Deep underground, deeper than the oceans, scientists have found a world teaming with life: creatures that together outweigh the total mass of all humans hundreds of times.
The creatures of the Deep Earth, as scientists call it, aren’t exactly visions from science fiction—unless viewed through a microscope—but could give clues about alien life.
Microorganisms buried in the earth’s subsurface form a complex, massive biosphere that stretches up to 3.5 miles deep, according to scientists who have spent 10 years pulling core samples from the earth’s crust.

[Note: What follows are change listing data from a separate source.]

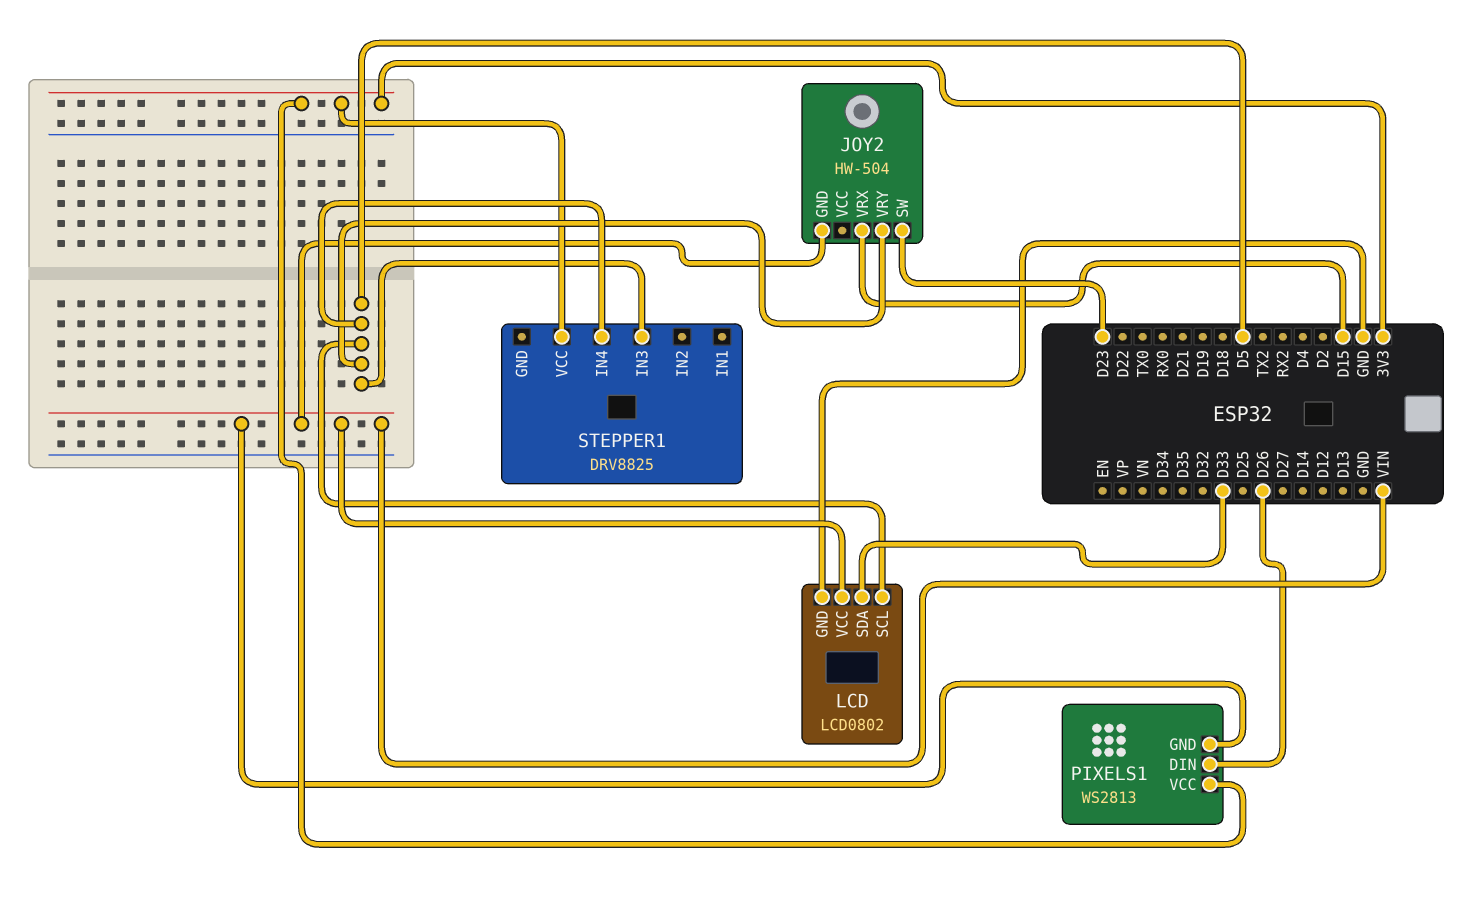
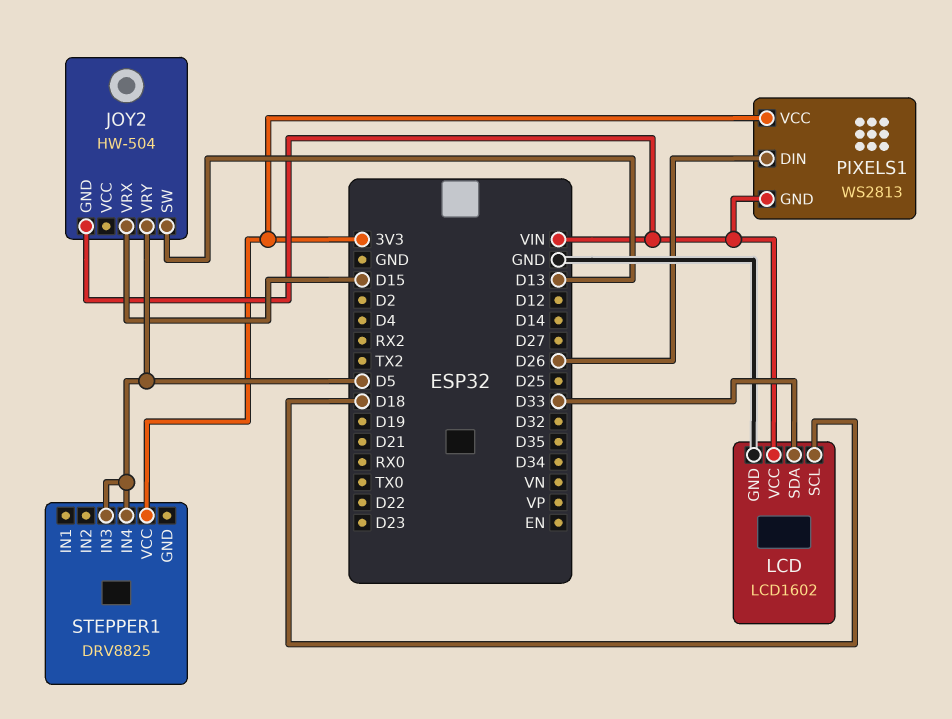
JOY2 pin SW: D23 -> D13
LCD: LCD0802 -> LCD1602
LCD pin SCL: D5 -> D18

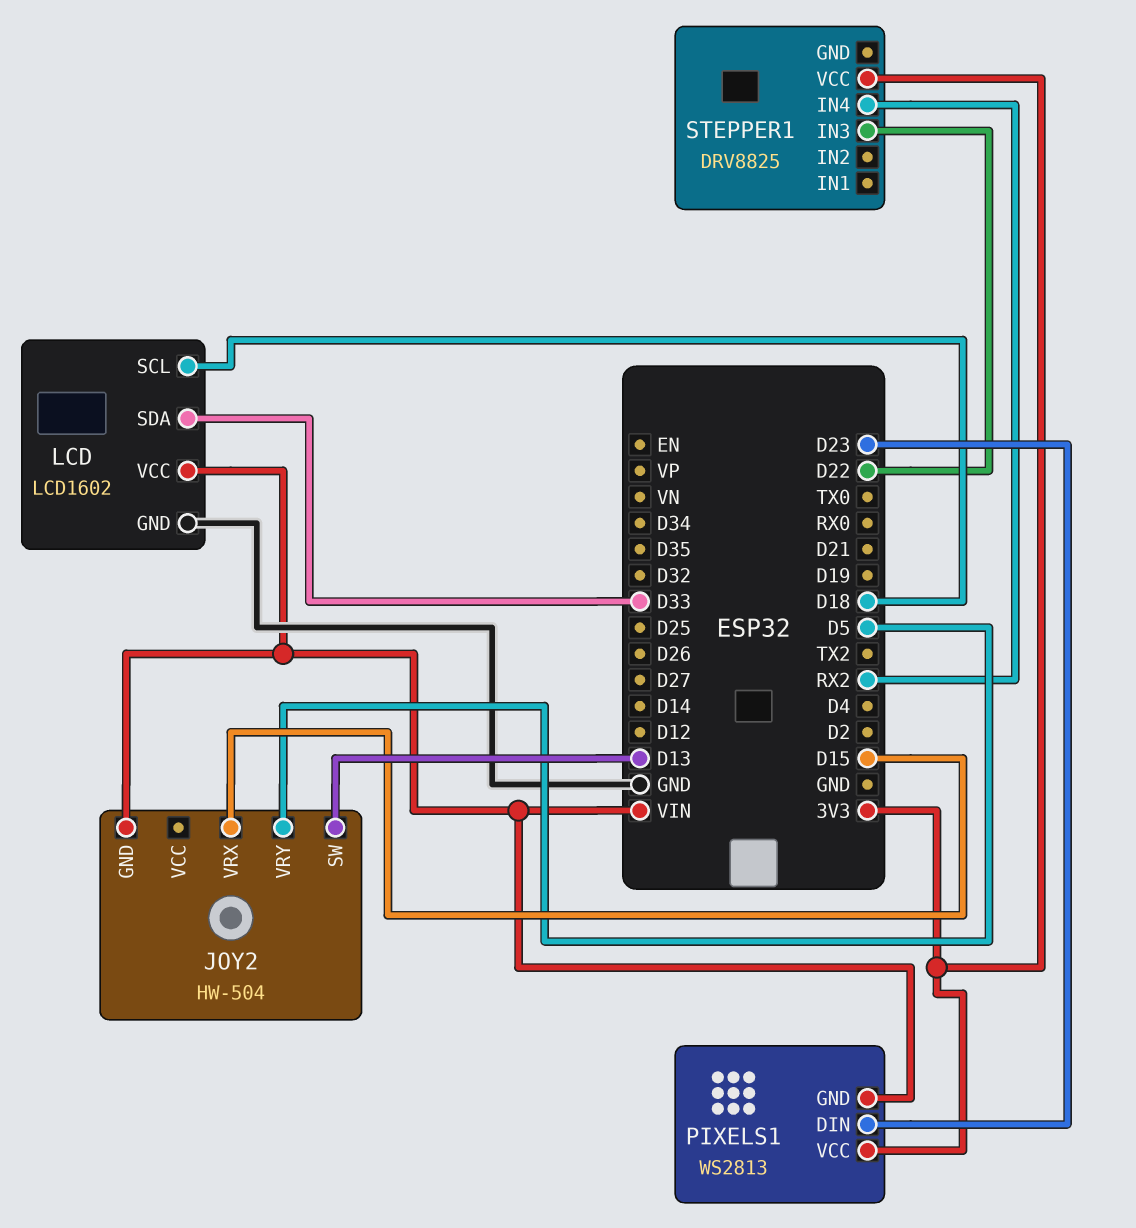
PIXELS1 pin DIN: D26 -> D23
STEPPER1 pin IN3: D5 -> D22
STEPPER1 pin IN4: D5 -> RX2

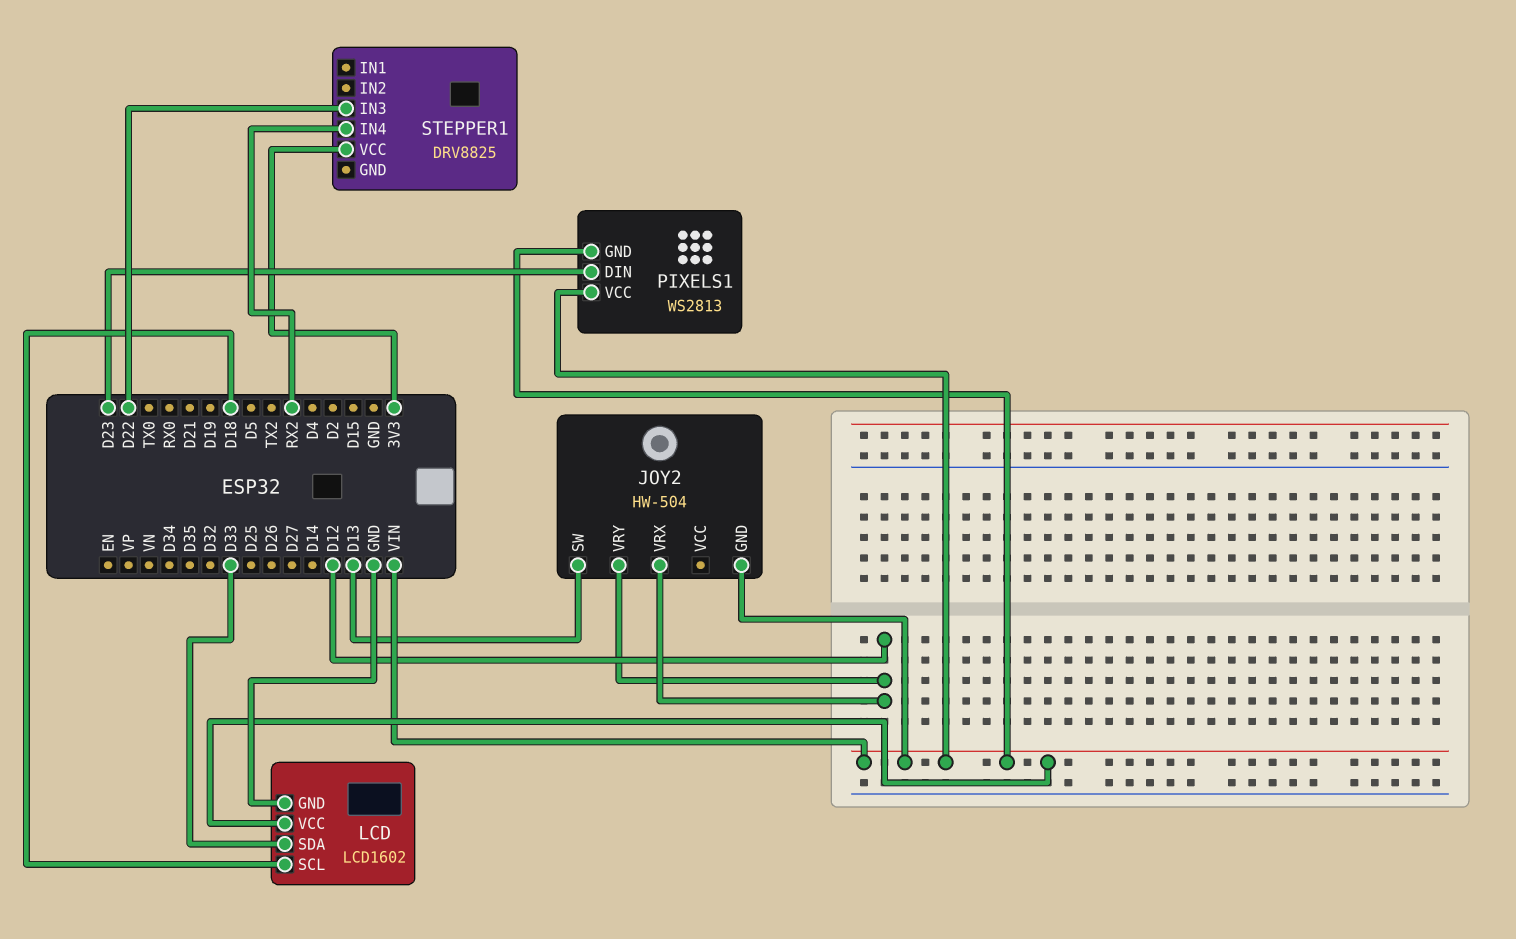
JOY2 pin VRX: D15 -> D12
JOY2 pin VRY: D5 -> D12
PIXELS1 pin VCC: 3V3 -> VIN

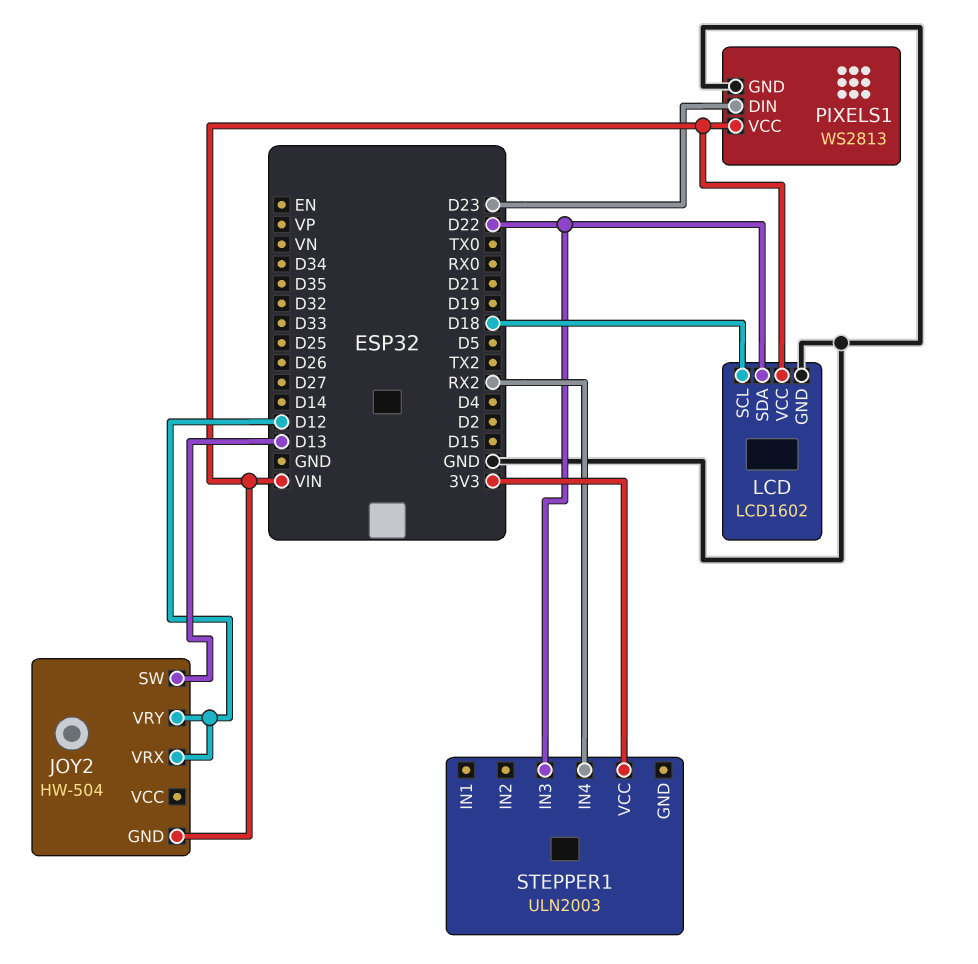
LCD pin SDA: D33 -> D22
PIXELS1 pin GND: VIN -> GND
STEPPER1: DRV8825 -> ULN2003

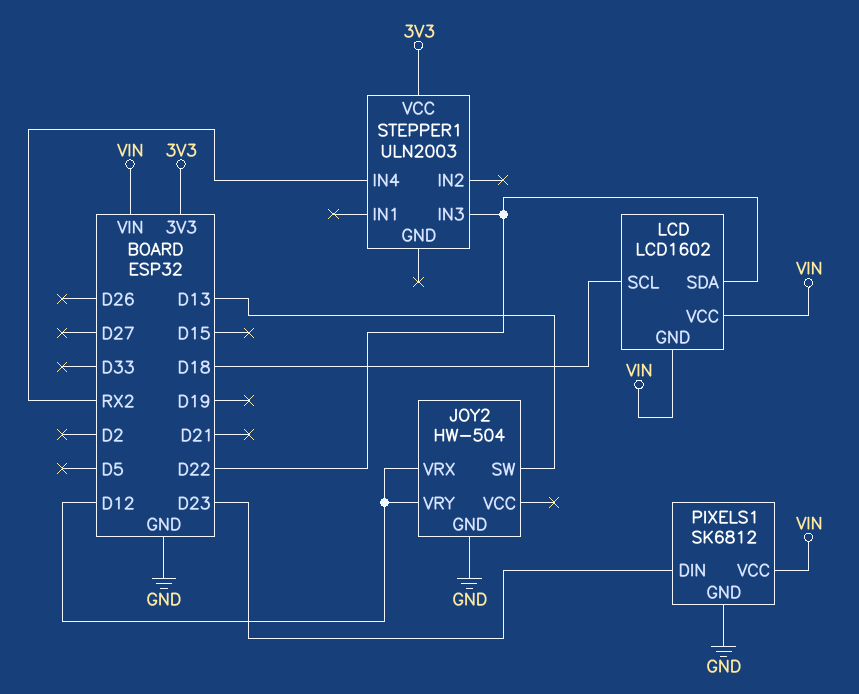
JOY2 pin GND: VIN -> GND
LCD pin GND: GND -> VIN
PIXELS1: WS2813 -> SK6812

The deep biosphere is a “subterranean Galapagos” that contains about 70 percent of the planet’s bacteria and other microorganisms. It is double the volume of the world’s oceans and home to organisms with a total carbon weight of 15 to 23 billion tons.
“A decade ago, we had no idea that the rocks beneath our feet could be so vastly inhabited,“ said Isabelle Daniel, Professor of Bio-geology at the University of Lyon, France, in a statement. ”Experimental investigations told us that microbes could potentially survive to great depth; at that time, we had no evidence, and this has become real 10 years later. “
Life on Mars
Advances in DNA sequencing and deep ocean drilling allowed researchers to examine the composition of the deep biosphere, as they drilled 1.5 miles into the seafloor, and sampled continental mines and boreholes more than 3 miles deep.“Deep microbes are often very different from their surface cousins, with life cycles on near-geologic timescales, dining in some cases on nothing more than energy from rocks,” said the statement from Deep Carbon Laboratory.
The research prompts more questions, according to the statement, such as how the creatures move and migrate: “How does deep life spread—laterally through cracks in rocks? How can deep life be so similar in South Africa and Seattle, Washington? Did they have similar origins and were separated by plate tectonics, for example?”
Their findings even touch on broader questions about life on other planets.
“Even in dark and energetically challenging conditions, intraterrestrial ecosystems have uniquely evolved and persisted over millions of years,” said Fumio Inagaki, of the Japan Agency for Marine-Earth Science and Technology.
“Expanding our knowledge of deep life will inspire new insights into planetary habitability, leading us to understand why life emerged on our planet and whether life persists in the Martian subsurface and other celestial bodies.”
Despite uncovering some microbes that can thrive at 121 degrees Celsius, others that can live in pressures of 400 atmospheres, and that can exist without nutrients as microbial “zombies,” the researchers believe there are more surprises in store.
“The absolute limits of life on Earth in terms of temperature, pressure, and energy availability have yet to be found,” said the statement. “The records continually get broken.”